In order to help us better understand our new Church leaders called this past general conference, lds.org has published a series of articles introducing us to our new Young Women general presidency, the new General Authority Seventies, and our new Primary general presidency counselor. We wanted to share these articles so you can learn more about these amazing men and women.
Church members sustained a new Young Women General Presidency during the 188th Annual General Conference held on March 31–April 1.
Sister Bonnie H. Cordon, Sister Michelle D. Craig, and Sister Becky Craven will replace Sister Bonnie L. Oscarson, Sister Carol F. McConkie, and Sister Neill F. Marriott. Following is a brief sketch of each of the newly called leaders.
Bonnie H. Cordon, Young Women General President
A much-loved scripture of Sister Cordon is found in Doctrine and Covenants 123:17: “Let us cheerfully do all things that lie in our power; and then may we stand still, with the utmost assurance, to see the salvation of God, and for his arm to be revealed.”
For her, this verse encapsulates lessons she has learned throughout her life. “We can do hard things, but we can also do them joyfully,” said Sister Cordon, who was sustained on March 31, 2018, as the new Young Women General President.
That knowledge was instilled in her during a “fairytale childhood” laboring on a small farm in southeast Idaho and then again as she struggled to learn a new language as a missionary in Portugal. It was also a message she repeated often to missionaries while she served with her husband as he presided over the Brazil Curitiba Mission. And it is one she now plans to share with young women around the world.
Eight new General Authority Seventies were announced and sustained on March 31 during the Saturday afternoon session of the 188th Annual General Conference.
Following is a brief sketch of each of the newly called leaders.
Elder Steven R. Bangerter
During a childhood camping trip, Elder Steven R. Bangerter and his family rode dirt bikes to the top of a mountain. On the way down, he lost his way and became separated from the others.
As he knelt that afternoon and pleaded with his Father in Heaven for help, in his mind’s eye he saw the trail he had lost. Just as he started down it, “my brother reached the top of the trail on his motorcycle, embraced me, and guided me back through the dark to the camp, which was hours away.”
Sister Lisa L. Harkness, who was recently called to serve in the Primary General Presidency, has always had a love of learning and the world around her, something she picked up from her parents.

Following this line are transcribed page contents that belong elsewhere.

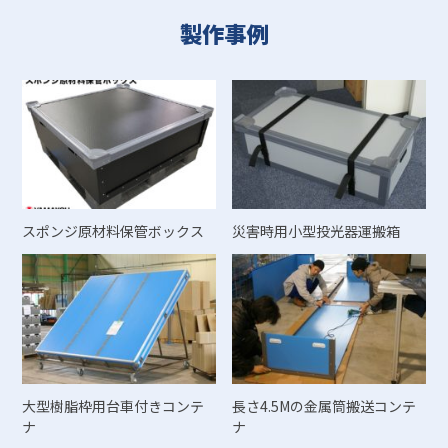
製作事例
スポンジ原材料保管ボックス
災害時用小型投光器運搬箱
大型樹脂枠用台車付きコンテ
長さ4.5Mの金属筒搬送コンテ
ナ
ナ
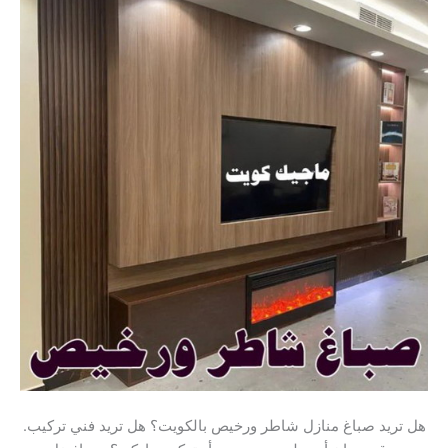
.هل تريد صباغ منازل شاطر ورخيص بالكويت؟ هل تريد فني تركيب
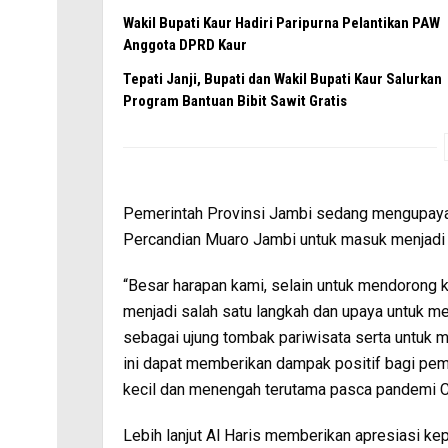
Wakil Bupati Kaur Hadiri Paripurna Pelantikan PAW
Anggota DPRD Kaur
Tepati Janji, Bupati dan Wakil Bupati Kaur Salurkan
Program Bantuan Bibit Sawit Gratis
Pemerintah Provinsi Jambi sedang mengupay
Percandian Muaro Jambi untuk masuk menjadi 
“Besar harapan kami, selain untuk mendorong k
menjadi salah satu langkah dan upaya untuk 
sebagai ujung tombak pariwisata serta untuk 
ini dapat memberikan dampak positif bagi pe
kecil dan menengah terutama pasca pandemi Co
Lebih lanjut Al Haris memberikan apresiasi 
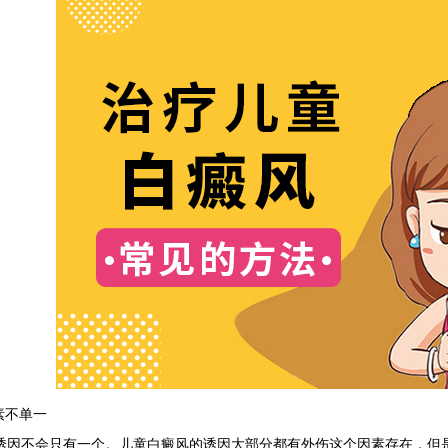
素不单一
不会只有一个。儿童白癜风的诱因大部分都有外伤这个因素存在，但是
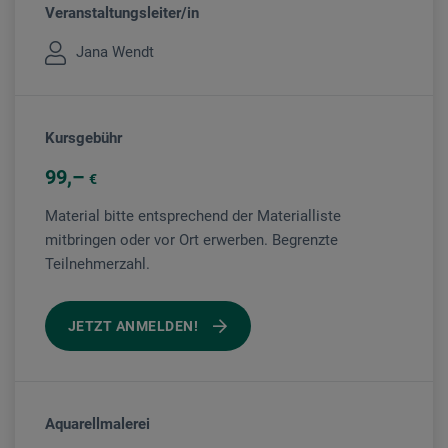
Veranstaltungsleiter/in
Jana Wendt
Kursgebühr
99
€
Material bitte entsprechend der Materialliste
mitbringen oder vor Ort erwerben. Begrenzte
Teilnehmerzahl.
JETZT ANMELDEN!
Aquarellmalerei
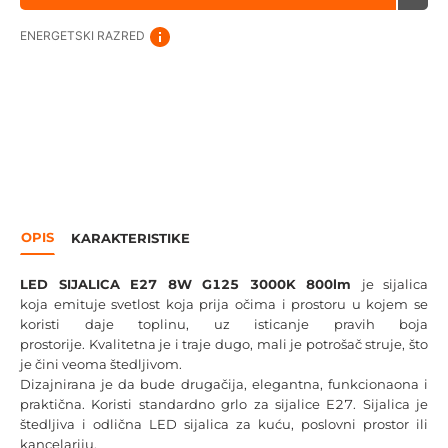
ENERGETSKI RAZRED
OPIS
KARAKTERISTIKE
LED SIJALICA E27 8W G125 3000K 800lm
je sijalica
koja emituje svetlost koja prija očima i prostoru u kojem se
koristi daje toplinu, uz isticanje pravih boja
prostorije. Kvalitetna je i traje dugo, mali je potrošač struje, što
je čini veoma štedljivom.
Dizajnirana je da bude drugačija, elegantna, funkcionaona i
praktična. Koristi standardno grlo za sijalice E27. Sijalica je
štedljiva i odlična LED sijalica za kuću, poslovni prostor ili
kancelariju.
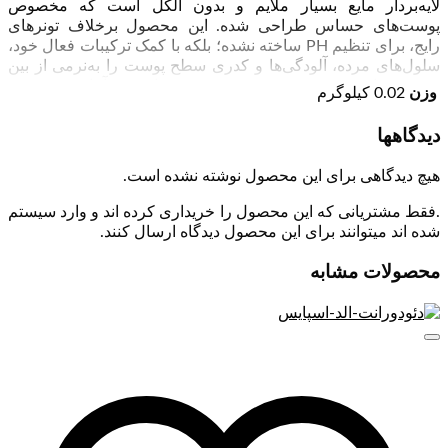
لایه‌بردار مایع بسیار ملایم و بدون الکل است که مخصوص
پوست‌های حساس طراحی شده. این محصول برخلاف تونرهای
رایج، برای تنظیم PH ساخته نشده؛ بلکه با کمک ترکیبات فعال خود،
سلول‌های مرده، آلودگی‌ها و کدری سطح پوست را به‌نرمی از بین
می‌برد و باعث می‌شود پوست روشن‌تر، شفاف‌تر و آماده جذب بهتر
وزن
0.02 کیلوگرم
مرطوب‌کننده‌ها و سرم‌ها شود.
دیدگاهها
این لوسیون توسط متخصصان پوست توسعه یافته، کاملاً بدون
رایحه، ضدحساسیت و تست‌شده است و قدم دوم از روتین معروف
هیچ دیدگاهی برای این محصول نوشته نشده است.
۳ مرحله‌ای Clinique به‌شمار می‌رود.
.فقط مشتریانی که این محصول را خریداری کرده اند و وارد سیستم
چرا این محصول تونر نیست؟
شده اند میتوانند برای این محصول دیدگاه ارسال کنند.
محصولات مشابه
برند کلینیک به‌طور رسمی اعلام کرده که Clarifying Lotion یک تونر
نیست.
این محصول نوعی Liquid Exfoliator (لایه‌بردار مایع) است که سطح
پوست را لایه‌برداری ملایم می‌کند، نه اینکه مانند تونر PH را تنظیم
کند.
ویژگی‌های لایه‌بردار ملایم کلینیک
لایه‌برداری روزانه بسیار ملایم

She has studied political science and even learned how to handle reptiles while working at the Monte L. Bean Life Science Museum during her time at Brigham Young University—including the snakes.
“They have personalities, believe it or not,” she said. “There’s one that knew me every time I would hold him.” Howard, a red-tailed boa constrictor, would crawl up her shoulder, curl around her neck, and rest his head on hers while she taught groups that had come to the museum.